The simple version

When you type a message to an AI assistant, the model doesn’t receive just your words. It receives your words plus a pile of other text you never wrote and usually can’t see.

What’s actually in the context window

Every major AI product wraps your input inside a larger structure before passing it to the model. This structure typically has three parts: a system prompt (written by the company or developer running the product), any conversation history from earlier in the session, and finally your actual message.

The system prompt alone can be substantial. For a customer service bot, it might include the company’s return policy, a list of topics the bot is forbidden to discuss, instructions for tone and formatting, and examples of ideal responses. OpenAI, Anthropic, and others all provide system prompt fields specifically for this purpose, and products built on their APIs use them heavily.

This matters because the model treats all of this text as equally real input. It has no special awareness that your message is “the real one” and the system prompt is just scaffolding. Everything in the context window is just tokens.

Abstract illustration showing text broken into uneven token chunks that don't align with word boundaries
Tokenization splits your text into chunks the model actually processes. The boundaries don't follow word breaks, and they affect how meaning is parsed.

Where the transformation gets more complex

Beyond system prompts, many applications apply additional transformations to your raw input before it reaches the model.

Retrieval-augmented generation (RAG) is the most common example. When you ask a question to a product that has it enabled, your query gets used to search a database, and the retrieved documents get silently prepended to your message. If you ask a company’s AI assistant “what’s your refund policy,” the model might receive something closer to: a system prompt, three paragraphs pulled from the company’s policy database, and then your actual question. The answer you get is shaped by which documents got retrieved, not just by what you asked.

Similarly, many systems apply “prompt injection” guardrails that rewrite your input before sending it. Your message might be scanned for certain patterns, wrapped in additional framing, or have keywords substituted. Some enterprise tools explicitly log, modify, and annotate inputs for compliance reasons before passing them downstream.

The model is also sensitive to formatting in ways that aren’t obvious. The same semantic content structured as a bulleted list versus a paragraph can produce meaningfully different outputs, because formatting affects how the model predicts what text should follow. Researchers studying this have found that structurally identical prompts with different whitespace or punctuation can shift results in measurable ways. This isn’t a bug, it’s a consequence of how these models learn: from text where formatting carries signal.

The tokenization layer

Before any of this text reaches the model’s attention mechanism, it passes through a tokenizer. This process splits text into chunks (tokens) that often don’t align with word or sentence boundaries.

The word “unbelievable” might be three tokens. “ChatGPT” might be two. Hyphenated terms can get split at the hyphen or not, depending on how frequently that compound appeared in training data. Non-English text tends to tokenize less efficiently, meaning languages with larger or less common character sets use more tokens to express the same information.

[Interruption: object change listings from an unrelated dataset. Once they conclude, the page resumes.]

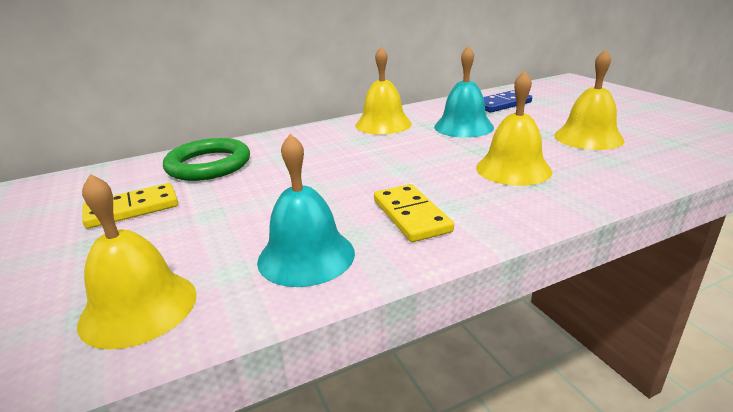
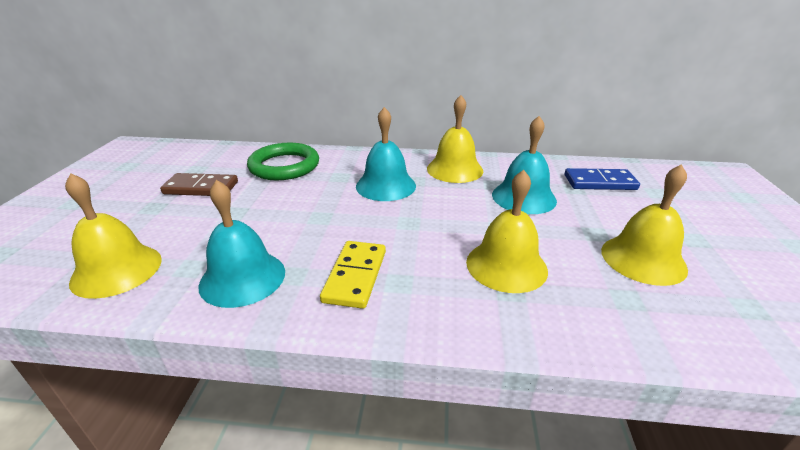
camera: 30 degrees right, 5 degrees up
(132, 209) = (201, 188): yellow domino -> brown domino
(339, 150) = (385, 186): none -> turquoise bell

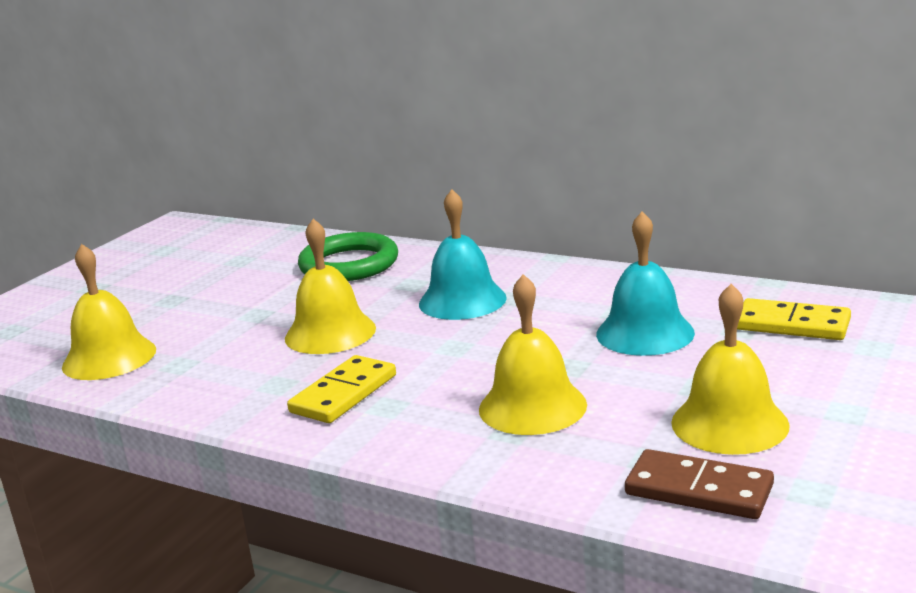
camera: 25 degrees right, 10 degrees down
(201, 188) = (234, 283): brown domino -> brown domino (699, 490)
(242, 278) = (225, 380): turquoise bell -> none
(454, 169) = (580, 287): yellow bell -> yellow bell (330, 333)
(599, 182) = (792, 324): blue domino -> yellow domino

This matters for a few reasons. First, the model operates on tokens, not words, so the boundaries affect how it processes meaning. Second, APIs charge by token count and enforce context length limits by token count, so tokenization choices have real cost implications (something that often surprises teams building on top of these APIs, in the same way that infrastructure costs surface in unexpected places). Third, certain tokens have unexpected properties because of quirks in how models were trained, which is why researchers occasionally discover that specific strings produce strange model behavior.

Why this matters for how you use AI tools

Understanding this gap has practical consequences.

When a model gives you a surprisingly constrained answer, the constraint probably lives in the system prompt, not the model itself. The same underlying model can behave very differently across products because the system prompts are different. Trying to extract different behavior by rewording your question is often the wrong approach. The limitation was set before your question arrived.

When you’re building on top of an AI API rather than using a consumer product, you control the system prompt. This is one of the more powerful levers available to you, and most teams underinvest in it. A well-constructed system prompt can enforce consistent output formatting, constrain the model to topics where it performs reliably, and dramatically reduce failure cases, without any changes to the underlying model. If you want to understand more about what the model is actually doing once it has all this context, the mechanics of how LLMs process and summarize text is worth understanding.

And when you’re evaluating an AI product, remember that what you’re testing is the full stack: the model, the system prompt, the retrieval pipeline, and the tokenization choices. A competitor switching to a newer model might appear to perform better even if the model itself is comparable, simply because they wrote a better system prompt. Attributing performance to “the AI” when you mean “this particular configuration of the AI” is an easy mistake that leads to bad product decisions.

The gap between what you write and what the model reads is not a bug or a dark pattern. It’s a necessary part of how these systems get deployed at scale. But it’s invisible by default, and invisible things have a way of causing problems when you stop accounting for them.